Pulang ke rumah, artinya aku harus berhadapan dengan semua rasa sakit yang selama bertahun-tahun ini aku tinggalkan di sana. Setiap lebaran, aku pasti pulang, tapi itu hanya beberapa hari kemudian aku akan pergi lagi. Namun, kali ini berbeda, aku pulang, mungkin juga terpaksa untuk menetap.

Setiap sudut rumah ini masih sama, masih juga dengan semua kenangan menyakitkan itu. Aku masih mengingat saat sebatang kayu mendarat di kepalaku, rasanya masih terasa sakit meski luka fisikku sudah tak meninggalkan bekas. Aku masih bisa merasakan dinginnya air yang mengguyur tubuhku, ketika aku sedang menangis dan diseret paksa ke kamar mandi di tengah malam yang dingin. Namun semua orang seolah lupa dengan semua kesakitanku, mereka menyambutku dengan senyuman hangat, seolah semua yang terjadi hanya ada dalam ingatanku.

Sehari-hari aku berusaha bersikap sebiasa mungkin, kemudian menangis diam-diam saat merasa sangat lelah. Setiap hari, luka yang berusaha kupendam, semakin tak bisa aku sembunyikan lagi. Terlebih saat tekanan demi tekanan, tentang pernikahan mulai muncul. Saat orang-orang yang tak diinginkan datang untuk meminang, dengan alasan usiaku yang sudah cukup matang, teman-teman sebayaku yang sudah memiliki anak dan alasan utamanya karena aku perempuan.

Aku perempuan, juga yang menjadi alasan semua luka yang terpaksa aku terima. Aku sempat berpikir, jika aku terlahir sebagai seorang laki-laki mungkin aku tak perlu melalui ini. Jika aku terlahir sebagai laki-laki, mungkin aku bisa melanjutkan pendidikan yang lebih tinggi, tanpa stigma 'percuma sekolah tinggi-tinggi, ujung-ujungnya juga di dapur ngurus anak.' Namun, karena aku perempuan, aku bahkan tak bisa menolak saat orang asing datang untuk melamarku, disaat usiaku masih sangat belia.

Jangan bayangkan, kehidupan perjodohan yang aku alami seindah cerita-cerita yang ada di platform novel daring.
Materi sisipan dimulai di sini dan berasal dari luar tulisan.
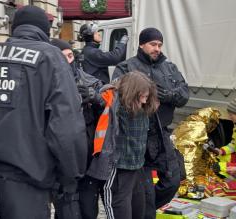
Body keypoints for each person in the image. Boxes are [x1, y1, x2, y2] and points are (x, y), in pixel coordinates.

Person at [0, 6, 87, 219]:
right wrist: (70, 178)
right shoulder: (50, 58)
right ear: (45, 31)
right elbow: (67, 129)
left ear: (13, 27)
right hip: (26, 181)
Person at [112, 27, 189, 219]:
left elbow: (184, 94)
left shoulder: (169, 67)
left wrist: (168, 95)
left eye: (160, 45)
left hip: (161, 134)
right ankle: (144, 209)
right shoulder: (126, 67)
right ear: (141, 44)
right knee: (144, 192)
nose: (157, 48)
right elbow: (116, 98)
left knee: (173, 179)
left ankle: (145, 206)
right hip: (138, 137)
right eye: (153, 44)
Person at [87, 71, 159, 219]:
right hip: (118, 166)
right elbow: (103, 99)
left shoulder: (142, 107)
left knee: (135, 206)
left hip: (135, 167)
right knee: (119, 205)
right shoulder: (117, 104)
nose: (144, 101)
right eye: (142, 97)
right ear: (131, 92)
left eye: (147, 97)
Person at [50, 39, 105, 219]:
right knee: (66, 211)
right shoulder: (48, 81)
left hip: (89, 156)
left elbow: (109, 110)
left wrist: (94, 97)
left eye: (70, 55)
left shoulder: (89, 80)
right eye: (62, 57)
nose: (68, 61)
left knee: (89, 210)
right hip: (62, 159)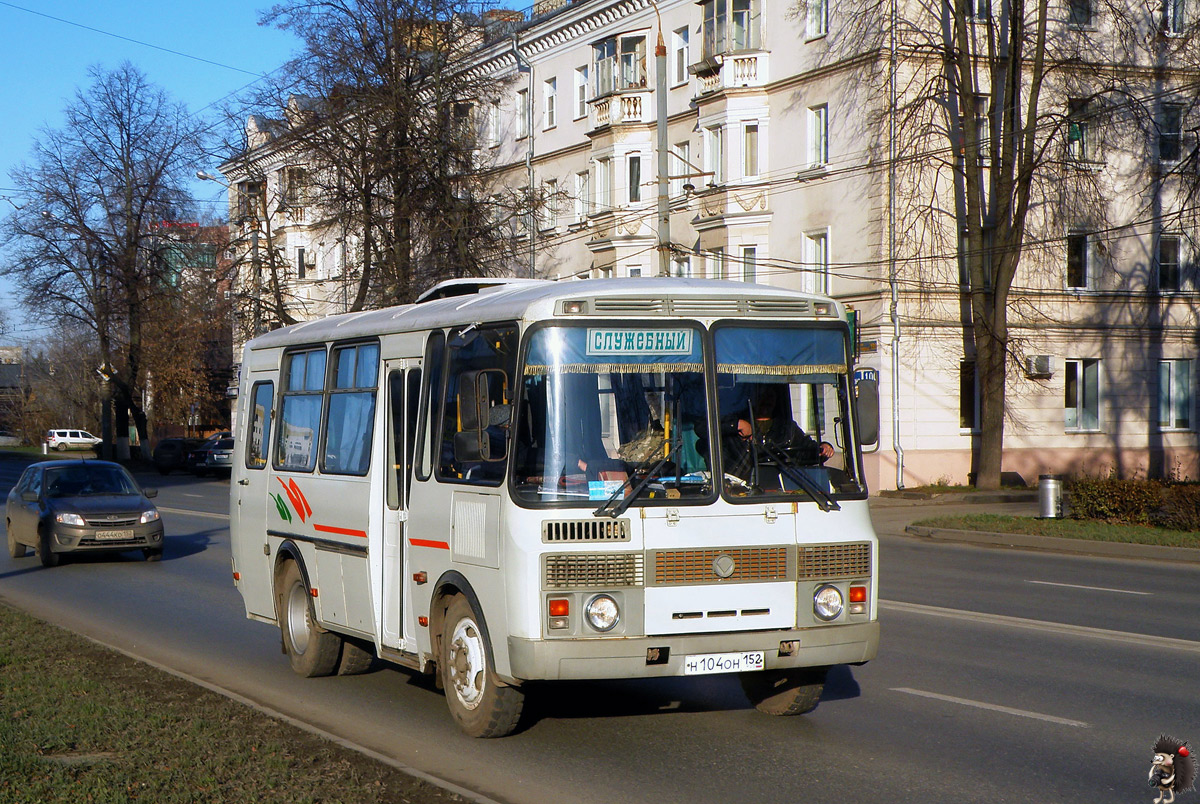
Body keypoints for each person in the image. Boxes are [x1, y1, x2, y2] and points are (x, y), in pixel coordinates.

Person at [721, 384, 833, 485]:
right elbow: (707, 430)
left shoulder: (787, 429)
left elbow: (808, 452)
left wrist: (823, 448)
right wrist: (736, 425)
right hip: (738, 494)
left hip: (777, 493)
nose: (766, 400)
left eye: (770, 396)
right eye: (761, 396)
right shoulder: (734, 428)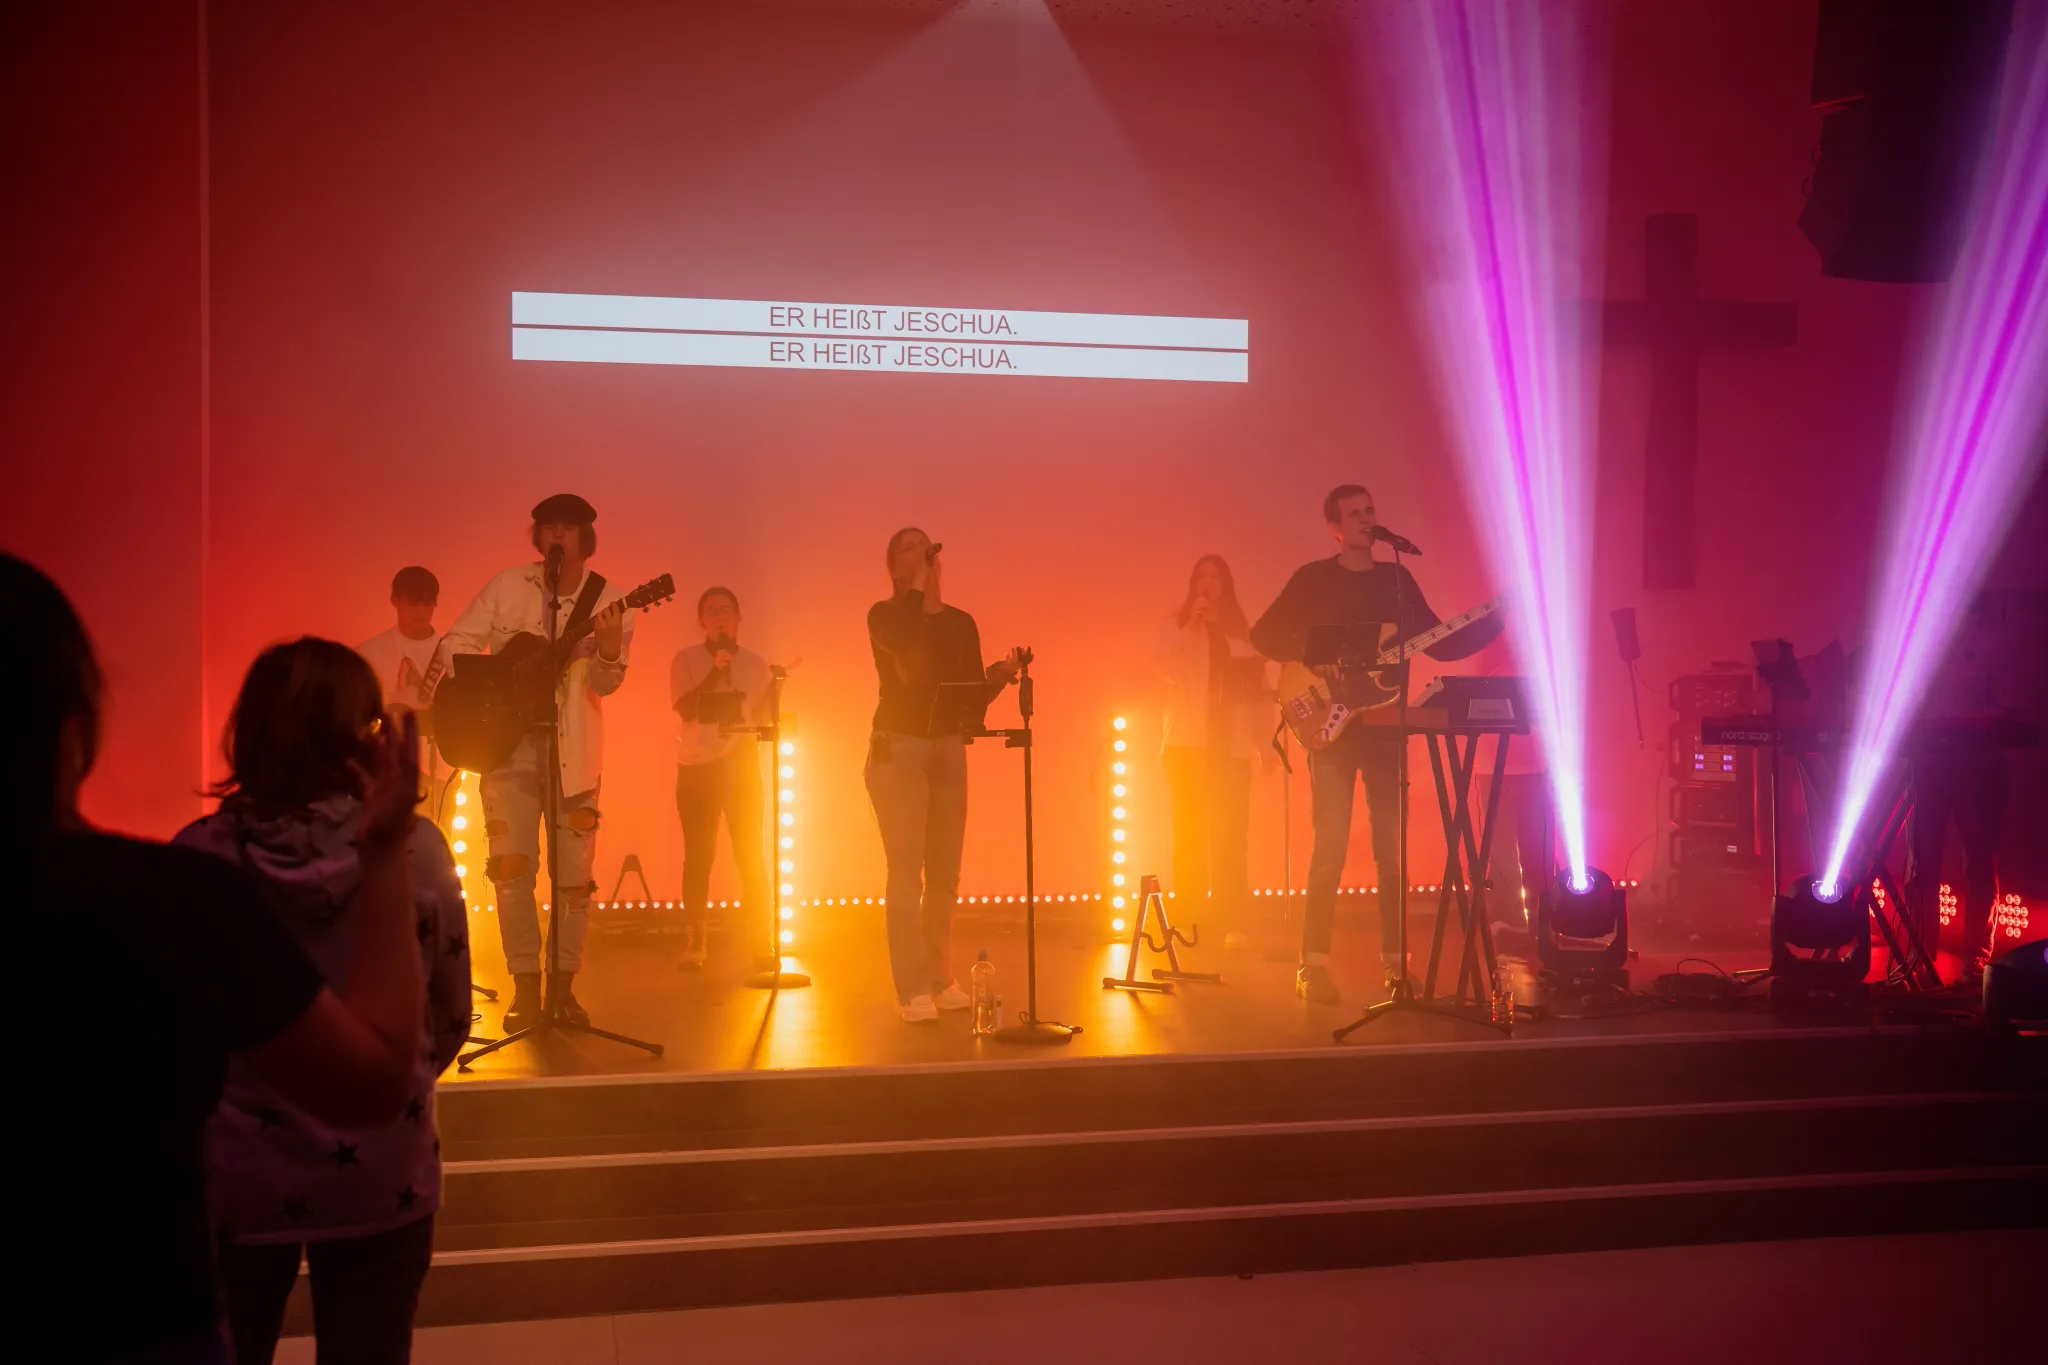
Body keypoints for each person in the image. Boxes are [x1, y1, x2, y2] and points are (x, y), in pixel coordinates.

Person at [10, 552, 424, 1365]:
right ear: (73, 720)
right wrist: (383, 857)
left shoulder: (201, 853)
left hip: (244, 1190)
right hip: (139, 1318)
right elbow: (382, 1075)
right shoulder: (166, 896)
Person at [176, 639, 470, 1365]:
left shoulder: (196, 857)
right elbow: (449, 1015)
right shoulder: (415, 850)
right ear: (360, 736)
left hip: (238, 1177)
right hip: (384, 1168)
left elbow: (175, 1037)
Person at [1250, 485, 1498, 1004]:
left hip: (1385, 728)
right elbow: (1263, 634)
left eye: (1370, 511)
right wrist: (1310, 656)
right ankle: (1312, 966)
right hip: (1331, 726)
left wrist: (1497, 618)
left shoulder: (1396, 580)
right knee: (1329, 851)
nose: (1366, 519)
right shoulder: (1313, 578)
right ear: (1336, 529)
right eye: (1354, 514)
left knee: (1392, 854)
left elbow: (1442, 641)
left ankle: (1396, 968)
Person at [433, 493, 632, 1032]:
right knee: (511, 869)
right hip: (507, 747)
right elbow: (455, 641)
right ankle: (525, 988)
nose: (557, 535)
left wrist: (607, 648)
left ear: (586, 538)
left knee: (574, 880)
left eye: (568, 527)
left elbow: (606, 683)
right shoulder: (506, 586)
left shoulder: (611, 599)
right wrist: (494, 682)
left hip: (575, 753)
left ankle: (563, 988)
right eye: (549, 527)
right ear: (538, 537)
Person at [865, 528, 1023, 1022]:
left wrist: (999, 676)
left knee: (945, 874)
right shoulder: (885, 615)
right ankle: (911, 989)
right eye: (910, 547)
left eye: (926, 544)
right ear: (895, 567)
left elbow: (968, 699)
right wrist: (916, 589)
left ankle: (938, 978)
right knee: (905, 872)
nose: (923, 551)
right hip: (900, 748)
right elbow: (901, 643)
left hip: (949, 750)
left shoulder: (960, 622)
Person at [1905, 595, 2017, 985]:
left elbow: (2006, 710)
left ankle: (1976, 960)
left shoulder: (1994, 646)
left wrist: (1961, 721)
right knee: (1923, 864)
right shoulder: (1925, 646)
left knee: (1980, 864)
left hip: (1976, 765)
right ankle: (1920, 954)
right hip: (1931, 762)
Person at [1155, 554, 1265, 937]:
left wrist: (1264, 744)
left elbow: (1257, 692)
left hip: (1230, 747)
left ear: (1226, 584)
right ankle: (1190, 920)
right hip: (1187, 746)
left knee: (1231, 836)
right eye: (1201, 576)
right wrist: (1192, 629)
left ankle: (1230, 921)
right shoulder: (1176, 626)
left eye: (1215, 577)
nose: (1208, 583)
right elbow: (1168, 671)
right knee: (1189, 835)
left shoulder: (1241, 632)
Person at [669, 586, 773, 970]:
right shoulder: (685, 660)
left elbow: (764, 716)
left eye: (726, 609)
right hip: (697, 768)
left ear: (738, 617)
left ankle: (760, 940)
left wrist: (779, 691)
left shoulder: (757, 665)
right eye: (711, 610)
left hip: (741, 766)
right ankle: (696, 942)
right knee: (699, 856)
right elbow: (685, 709)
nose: (719, 616)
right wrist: (716, 671)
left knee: (750, 854)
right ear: (701, 621)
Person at [356, 565, 444, 719]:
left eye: (428, 603)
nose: (421, 611)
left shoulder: (452, 655)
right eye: (413, 602)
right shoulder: (367, 654)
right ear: (394, 600)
Bahkan mungkin kisahku lebih menyakitkan dari kisah Siti Nurbaya. Dia bukan sosok suami yang baik, dan saat aku ingin kembali pada keluargaku, mereka seolah tak menerimaku. Setiap hari aku mendengar caci makian, bahkan kadang sebuah pukulan seolah aku adalah manusia paling berdosa. Hingga akhirnya aku memutuskan untuk pergi dan meninggalkan semua luka itu, tapi seolah masih belum cukup Tuhan menghadapkan aku pada situasi yang serupa.

Malam itu, adalah ketiga kalinya aku menolak sebuah tawaran pernikahan. Bukan tanpa alasan, aku hanya tidak ingin mengambil keputusan yang salah lagi.

"Sebenarnya, kamu cari yang kaya apa lagi?" tanya ibuku yang terlihat emosi setelah mendengar penolakanku.

"Aku nggak tau, aku hanya belum ingin berumah tangga," jawabku seadanya.

"Kamu itu udah dewasa, udah saatnya. Mau sampai kapan kamu begini. Ibu tahu kamu trauma karena pernah gagal, tapi nggak semua laki-laki seperti itu. Coba kamu buka hati kamu!" kata ibuku penuh penekan.

"Iya, kamu nggak malu apa teman-teman kamu udah laku semua, udah punya anak. Bahkan mantan suami kamu juga udah menikah!" timpal Tanteku.

Semua yang selama beberapa bulan aku tahan, semua rasa sakit yang coba aku sembunyikan. Semua amarah yang aku pendam sendirian, bagai bom waktu yang siap meledak kapan saja dan seperti saatnya sudah tiba.

"Pertama aku nggak malu, kedua aku bukan barang dagangan hingga aku harus laku! Aku manusia, aku punya perasaan dan aku berhak menentukan seperti apa aku harus hidup!"

Plakkkkk!

Pipiku terasa panas saat sebuah tangan mendarat dengan keras di pipi kananku. Air mataku mulai jatuh, tapi aku menolak untuk menangis. Aku tidak ingin memperlihatkan sisi lemahku sekarang. Aku menatap tajam ke arah pemilik tangan itu yang tak lain adalah nenekku sendiri.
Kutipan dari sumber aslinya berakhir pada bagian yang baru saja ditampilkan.